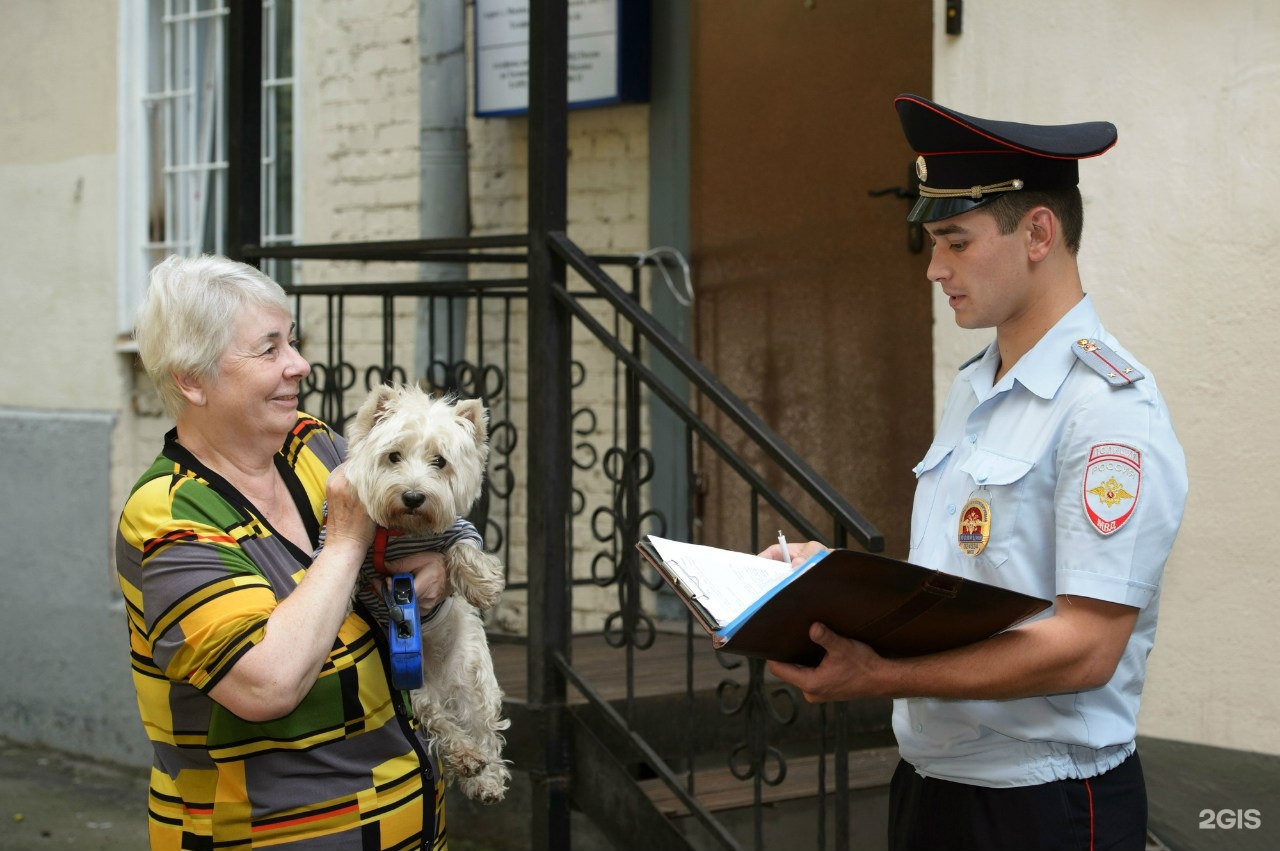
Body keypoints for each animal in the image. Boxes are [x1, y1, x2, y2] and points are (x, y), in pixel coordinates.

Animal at [350, 383, 514, 803]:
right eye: (393, 455)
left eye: (440, 461)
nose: (412, 496)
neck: (402, 531)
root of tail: (440, 679)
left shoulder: (457, 530)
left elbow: (463, 548)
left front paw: (485, 585)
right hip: (412, 685)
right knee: (438, 721)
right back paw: (465, 757)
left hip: (473, 675)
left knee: (483, 728)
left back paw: (485, 779)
□ □ □ □ □
**Problem:** Restate the whole of the material word for word without the pictures.

**Task answer:**
Body keypoints for each animal in the image. Boxes are [x1, y1, x2, y2] and points are (x, y), in pixel coordinates.

Animal at [350, 383, 514, 803]:
right eye: (393, 455)
left eye: (440, 461)
nose: (412, 496)
neck: (402, 531)
root of tail: (440, 679)
left shoulder: (457, 530)
left elbow: (463, 548)
left front paw: (485, 585)
right hip: (412, 685)
right knee: (438, 721)
right back paw: (465, 757)
left hip: (473, 675)
left knee: (483, 728)
left back paw: (485, 779)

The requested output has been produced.